Today, there is much panic about skyrocketing food prices and cases of people facing a food crisis. The world has seen acute food shortages at diverse intervals in different countries, owing to diverse reasons and although we are currently obsessed only with highlighting Sri Lanka’s plight, a careful analysis of other countries, including the United States and other Western countries will indicate skyrocketing food prices and food shortages.
Any national crisis is an opportunity for its people to re-think the multifarious causes and the equally multifarious solutions and rising stronger than before.
It is also a time to think whether we have been trampling upon and ridiculing the solutions that had made the country an ancient civilisation based on food security and where its national policies revolved on keeping the nation healthy.
Hydraulic civilisation
It is for this reason that the country was known as a hydraulic civilisation where ancient kings focused on creating water security and conservation so that it would contribute to food security and where soil enrichment was considered strongly in national policy where certain trees such as the Mee (Madhucalongifolia) tree was especially protected for its role in soil fertilisation.
Therefore, in this backdrop, and with countrymen who had a sound knowledge about their land and its bounty, the hundreds of traditional rice varieties that were both medicine and food, the almost countless varieties of tubers and yams (used as food centric treatment for diseases ranging from anaemia to diabetes) and the many traditional fruits, leaves and herbs thrived. They grew in the wilderness and they were grown in every household.
Hunger was not something associated with this country historically and the medical science of Deshiya Chikitsa (Sinhala Wedakama), Ayurveda, Siddha and Unani ensured medical security. The education system revolved around the basic knowledge of how to keep the environment; soil, plants, water resource base and the human body healthy. Thus, the concept of ‘sustainability’ and ‘self-sufficiency’ was inbuilt into the individual and national psyche. Citizens knew that almost every single traditionally grown plant was food as well as medicine.
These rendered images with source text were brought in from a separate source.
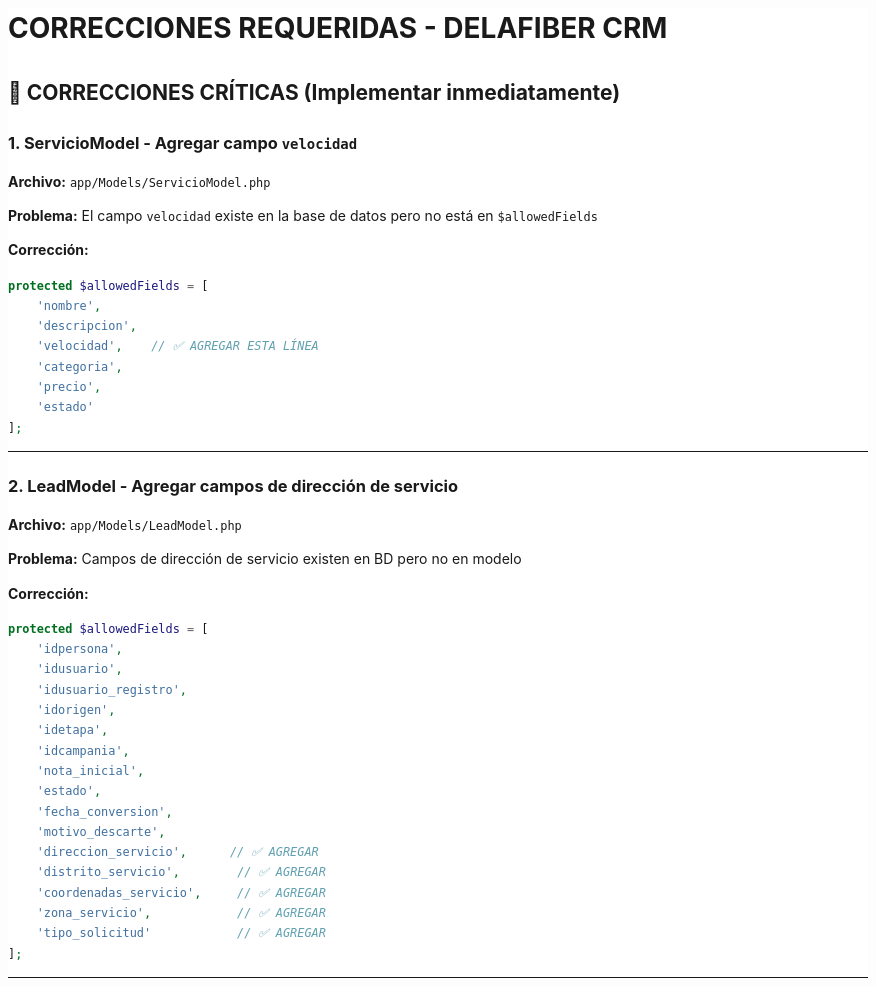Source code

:# CORRECCIONES REQUERIDAS - DELAFIBER CRM

## 🔴 CORRECCIONES CRÍTICAS (Implementar inmediatamente)

### 1. ServicioModel - Agregar campo `velocidad`

**Archivo:** `app/Models/ServicioModel.php`

**Problema:** El campo `velocidad` existe en la base de datos pero no está en `$allowedFields`

**Corrección:**
```php
protected $allowedFields = [
    'nombre',
    'descripcion',
    'velocidad',    // ✅ AGREGAR ESTA LÍNEA
    'categoria',
    'precio',
    'estado'
];
```

---

### 2. LeadModel - Agregar campos de dirección de servicio

**Archivo:** `app/Models/LeadModel.php`

**Problema:** Campos de dirección de servicio existen en BD pero no en modelo

**Corrección:**
```php
protected $allowedFields = [
    'idpersona',
    'idusuario',
    'idusuario_registro',
    'idorigen',
    'idetapa',
    'idcampania',
    'nota_inicial',
    'estado',
    'fecha_conversion',
    'motivo_descarte',
    'direccion_servicio',      // ✅ AGREGAR
    'distrito_servicio',        // ✅ AGREGAR
    'coordenadas_servicio',     // ✅ AGREGAR
    'zona_servicio',            // ✅ AGREGAR
    'tipo_solicitud'            // ✅ AGREGAR
];
```

---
We will have to consider what we do not hear from economic experts or taken up in panel discussions talking of the current crisis; that it is time the people revive the knowledge of what should mean ‘food’ for Sri Lankans.
Yams and Tubers
For example, as prominent traditional food activists such as Chef Publis Silva has repeatedly said, Sri Lanka has over 300 varieties of Yams and Tubers that grow wild (but with the post-colonial conversion into chemical fertiliser where many of these are killed off) and around 500 or more varieties of traditional rice and scores of traditional grains. All of these are both food and medicines. This is the reason that the ancient civilisation of the nation was declared by 19th century Western medical researchers to be a kind of a pharmacy.
Traditional food varieties are those that grew without external inputs. There are rice and grain varieties that grow in salty areas of the country. Sri Lanka was a haven of rich soil.
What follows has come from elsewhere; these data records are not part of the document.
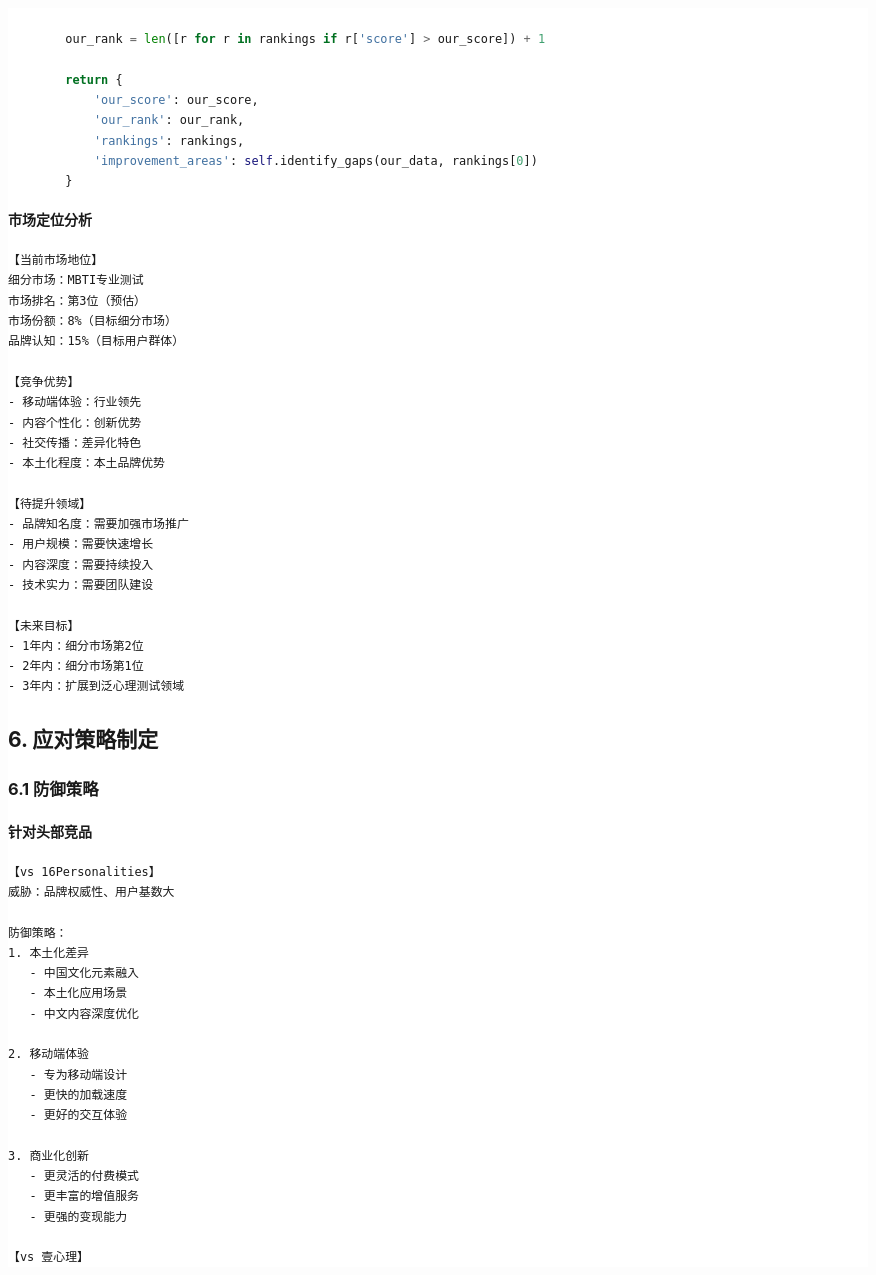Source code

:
 ```python
        
        our_rank = len([r for r in rankings if r['score'] > our_score]) + 1
        
        return {
            'our_score': our_score,
            'our_rank': our_rank,
            'rankings': rankings,
            'improvement_areas': self.identify_gaps(our_data, rankings[0])
        }
```

#### 市场定位分析
```
【当前市场地位】
细分市场：MBTI专业测试
市场排名：第3位（预估）
市场份额：8%（目标细分市场）
品牌认知：15%（目标用户群体）

【竞争优势】
- 移动端体验：行业领先
- 内容个性化：创新优势
- 社交传播：差异化特色
- 本土化程度：本土品牌优势

【待提升领域】
- 品牌知名度：需要加强市场推广
- 用户规模：需要快速增长
- 内容深度：需要持续投入
- 技术实力：需要团队建设

【未来目标】
- 1年内：细分市场第2位
- 2年内：细分市场第1位
- 3年内：扩展到泛心理测试领域
```

## 6. 应对策略制定

### 6.1 防御策略

#### 针对头部竞品
```
【vs 16Personalities】
威胁：品牌权威性、用户基数大

防御策略：
1. 本土化差异
   - 中国文化元素融入
   - 本土化应用场景
   - 中文内容深度优化

2. 移动端体验
   - 专为移动端设计
   - 更快的加载速度
   - 更好的交互体验

3. 商业化创新
   - 更灵活的付费模式
   - 更丰富的增值服务
   - 更强的变现能力

【vs 壹心理】
```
What we will not hear from some of the gurus preaching solutions to the current crisis is that we can educate the public on the hundreds of traditional rice, yams, tubers, grains, spices, fruit, nuts and seeds that our ancient kings promoted as part of the nations’ food policy. Hence in this time of skyrocketing food prices, below are few recommendations;
To encourage each Sri Lankan to take responsibility for creating solutions to eradicate hunger through awareness on traditional food that grows in abundance.
There are thousands of traditional food/medicine practitioners who are cultivating/educating/promoting indigenous food varieties. Each one can be the harbinger to the food security solution, if we seek out these practitioners and educate ourselves and others on the vast amount of food naturally grows.
Each of us could be activists to ensure that we enrich our soil through diverse natural means.
Each one of us could use our might to sensationalise the ‘solutions’ rather than the problem and work with teachers and academics to learn what our ancestors knew and what we do not know about the food of the land.
Armed with knowledge, we could turn all places of worship into such learning centres as well as cultivation centres where indigenous food is cultivated and the services of traditional farmers and traditional medicinal nutritionists are used proactively, reinstating in the island the medicinal security it was known for.
Such a revitalising effort could be a key factor for wellbeing based tourism.